▶ **LIST OF TASKS**
1. List every institution named in the text on Venus winds below.
2. Continue the text on Venus winds below, picking up after its last sentence.

▶ **EXERCISE TEXT**
━━━━━━━━━━━━━━━━━━━━━━━━━━━━━━

Despite being close to Earth and having nearly the same size, Venus is another world.
Underneath its thick mantle of acid sulfuric clouds, at the surface 460 degrees Celsius are the rule. This temperature is kept by the greenhouse effect of a virtually carbon dioxide only atmosphere. Seventy kilometres above, one has to withstand a perpetual wind storm, the product of the so called Venus superrotation1. A team of researchers led by the Instituto de Astrofísica e Ciências do Espaço (IAstro2) is even closer to explaining the link between these infernal features.
A study3 published in the journal Atmosphere, led by Pedro Machado, of IAstro and Faculdade de Ciências da Universidade de Lisboa (Ciências ULisboa), presents the most detailed and complete set of measurements ever made of the speed of the wind in Venus parallel to the equator (zonal wind) and at the altitude of the bottom of the cloud deck. One of the novel results was the simultaneous measurement of the speed of the wind at two different heights 20 kilometres apart. The team registered a difference in wind speed of about 150 kilometres per hour faster at the top of the clouds, which reinforces the hypothesis that energy is being transferred from the heat of the lower layers to the general circulation of the atmosphere.
“Winds accelerate as we move upward to increasing altitudes, but we don’t know yet why,” says Pedro Machado. “This study throws much light on this, because we managed to study the vertical component of the wind for the first time, that is, how the energy from the lower and hoter layers is carried up to the top of the clouds, where it leads to the acceleration of the winds.”
The temperature at the ground level reaches 460 degrees Celsius and produces infrared radiation (named thermal emission), which heats the air and makes it move up. This radiation passes through the most transparent regions of the bottom of the clouds, at roughly 48 kilometres above the surface. When Venus is observed in infrared, we see this light radiate from the heat of the surface, and the silhouettes of the clouds, opaque and dark, become visible.
Observing and following the clouds at one hour intervals, and using a tracking technique improved by Javier Peralta, of Universidad de Sevilla and co-author of this study, the researchers indirectly computed the speed of the wind pushing those clouds. This speed is around 216 kilometres per hour at the bottom of the cloud deck and at medium latitudes, decreasing to half closer to the poles.

━━━━━━━━━━━━━━━━━━━━━━━━━━━━━━

▶ **DATA EXCERPT**

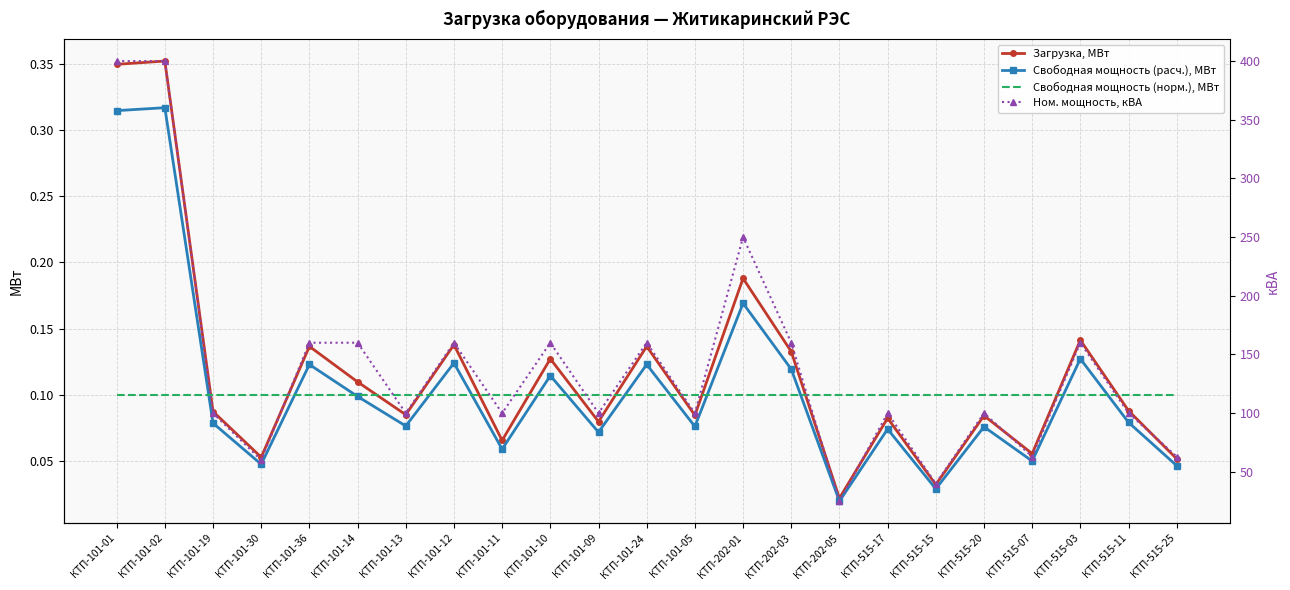

Which series has the largest total across all categories?

Ном. мощность, кВА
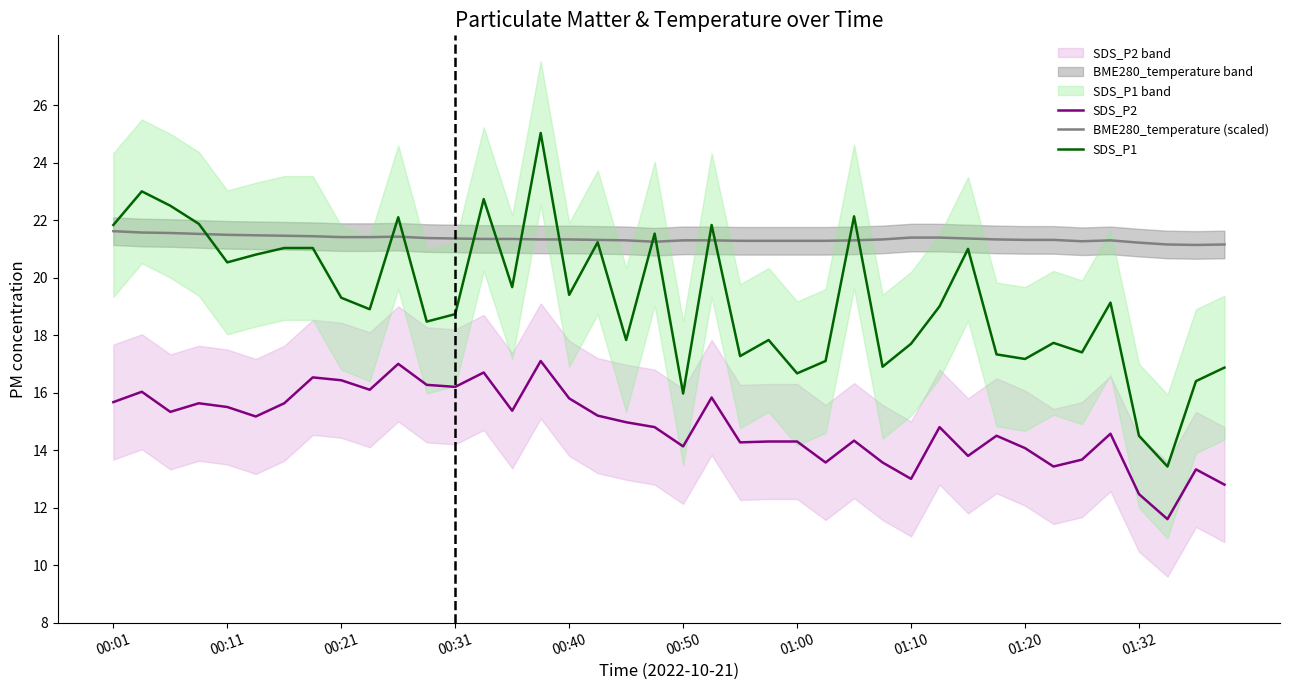

How many times do BME280_temperature (scaled) and SDS_P1 cross each other?

13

━━━━━━━━━━━━━━━━━━━━━━━━━━━━━━

▶ **TASK-BY-TASK RESULTS**
1.
- Instituto de Astrofísica e Ciências do Espaço (IAstro)
- Faculdade de Ciências da Universidade de Lisboa (Ciências ULisboa)
- Universidad de Sevilla

2.
This work was undertaken almost from pole to pole on the nightside recovering imagens the team captured in the infrared with the Telescopio Nazionale Galileo (TNG), in La Palma, Canary Islands, between 11 and 13 July, 2012. On those same days and in a coordinated strategy, the Venus Express probe, from the European Space Agency (ESA), then orbiting the planet, observed in visible light the top of the cloud deck, about 20 kilometres above, at 70 kilometres of altitude.
Also tracking those clouds, the researchers obtained speeds in the order of 360 kilometres per hour. Other studies, and computer simulations indicate that the speed of the wind at the bottom of the clouds is nearly constant, without significant differences between day and night. The team was then able to assume that the wind speed registered at night is the same at the lower layers of the atmosphere on the dayside.
The researchers thus collected, for the first time, measurements of differences in the wind speed between two altitudes from simultaneous observations, concluding that, on the dayside and in only 20 kilometres, the wind parallel to the equator suffers a boost in speed of about 150 kilometres per hour more. The heat from the surface may be the engine that sustains these cyclonic speeds of the winds at the top of the clouds.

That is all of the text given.